As an early indication of their soulful direction, something that would emerge in full in the decade that followed, "To Love Somebody" was written expressly for Otis Redding, the R&B giant whom Robin cites as his chief vocal influence. As album artists, too, the trio were groundbreakers - 1969's Odessa, for instance, ranks alongside the Who's Tommy as a vanguard concept album.

With "How Can You Mend A Broken Heart" topping charts at the start of the decade, the Bee Gees soared in the '70s. By the middle of that decade, the Bee Gees had moved firmly in the direction they called "blue-eyed soul" and their falsetto vocals, rhythmic assurance and surging bass-lines signified a new R&B power. For the brothers, bringing on the funk meant reviving the passion for rhythm and blues they'd had from the beginning. Main Course , produced by Arif Mardin (Aretha Franklin, Otis Redding), electrified clubs and ballrooms in 1977 with "Jive Talkin'"and "Nights on Broadway." It was only the preamble, however, to Saturday Night Fever, which became the most popular album of the decade and went on to sell 40 million copies.

Spirits Having Flown ("Tragedy," "Too Much Heaven," "Love You Inside Out") then solidified their status as the biggest band in the world, and during this time they became the only artists in history to write and produce six consecutive number one hits and the only ones to have five songs in the U.S. Top 10 at the same time.

It was in the late '70s that another Gibb stepped forward. Taken under Barry's wing, 19 year-old Andy Gibb triumphed in 1978 with three #1 singles ("I Just Want to Be Your Everything," "(Love Is) Thicker than Water" and "Shadow Dancing."

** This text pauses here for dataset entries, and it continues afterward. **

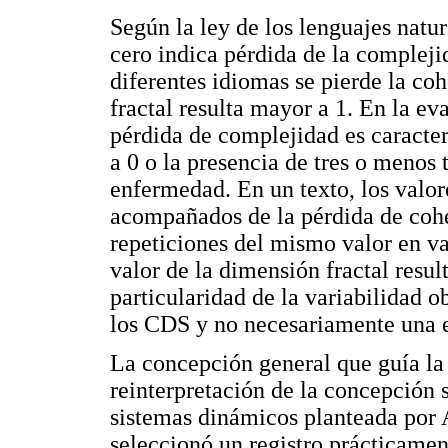
Según la ley de los lenguajes natur
cero indica pérdida de la compleji
diferentes idiomas se pierde la co
fractal resulta mayor a 1. En la ev
pérdida de complejidad es caracte
a 0 o la presencia de tres o menos 
enfermedad. En un texto, los valor
acompañados de la pérdida de cohe
repeticiones del mismo valor en v
valor de la dimensión fractal resu
particularidad de la variabilidad o
los CDS y no necesariamente una 
La concepción general que guía la 
reinterpretación de la concepción 
sistemas dinámicos planteada por A
seleccionó un registro prácticamen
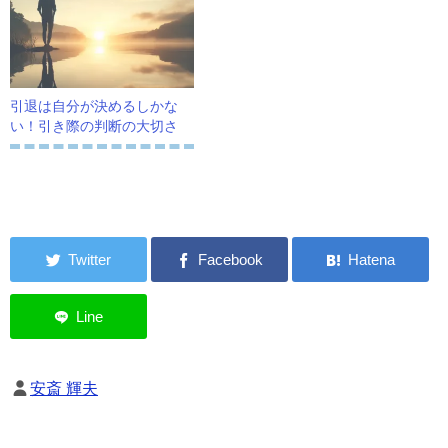
引退は自分が決めるしかな
い！引き際の判断の大切さ
安斎 輝夫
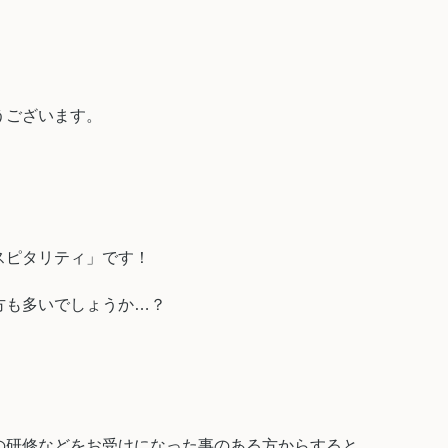
うございます。
スピタリティ」です！
方も多いでしょうか…？
の研修などをお受けになった事のある方からすると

In the '80s, the Bee Gees branched out, working on solo projects and writing. Barry and his production team of Alby Galuten and Karl Richardson spent the early part of the decade collaborating with titans: Barbra Streisand (the entire Guilty album which produced three Top 10 hits: "Guilty," "Woman in Love," "What Kind of Fool"), Diana Ross ("Chain Reaction"), Dionne Warwick ("Heartbreaker") and Dolly Parton and Kenny Rogers ("Islands in the Stream"). Bee Gees songs, Barry's productions, these partnerships resulted in some of the most successful music of the artists' careers. The cornerstone partnership - the alliance of the brothers themselves - revived spectacularly with the #1 U.K. success of "You Win Again," and with the global success of the title-track of One.

The Bee Gees headed into the '90s by returning to concert stages for the first time in a decade with a stadium tour de force on five continents. Following closely on incredible worldwide success of their "One Night Only" television special, memorialized in the platinum-selling One Night Only album and Top 10 DVD, the sold-out stadium concerts, and on the fascination for the Bee Gees generated by the broadcast of a VH1 "Legends" and A&E "Biography," This Is Where I Came In builds on one of the most enduring legacies in contemporary music, and is the first all-new studio album for the Bee Gees since the release of their platinum Still Waters album in May 1997.

With worldwide sales well in excess of 100 million albums, the Bee Gees are not just the only artists to have scored #1 hits in each decade from the '60s to the '90s, but the most successful trio in history. Saturday Night Fever remains the world's best-selling soundtrack and the template for song-driven film soundtracks to this day.

The seven-time Grammy Award winners have been honored by induction into the Songwriters Hall of Fame and Rock and Roll Hall of Fame.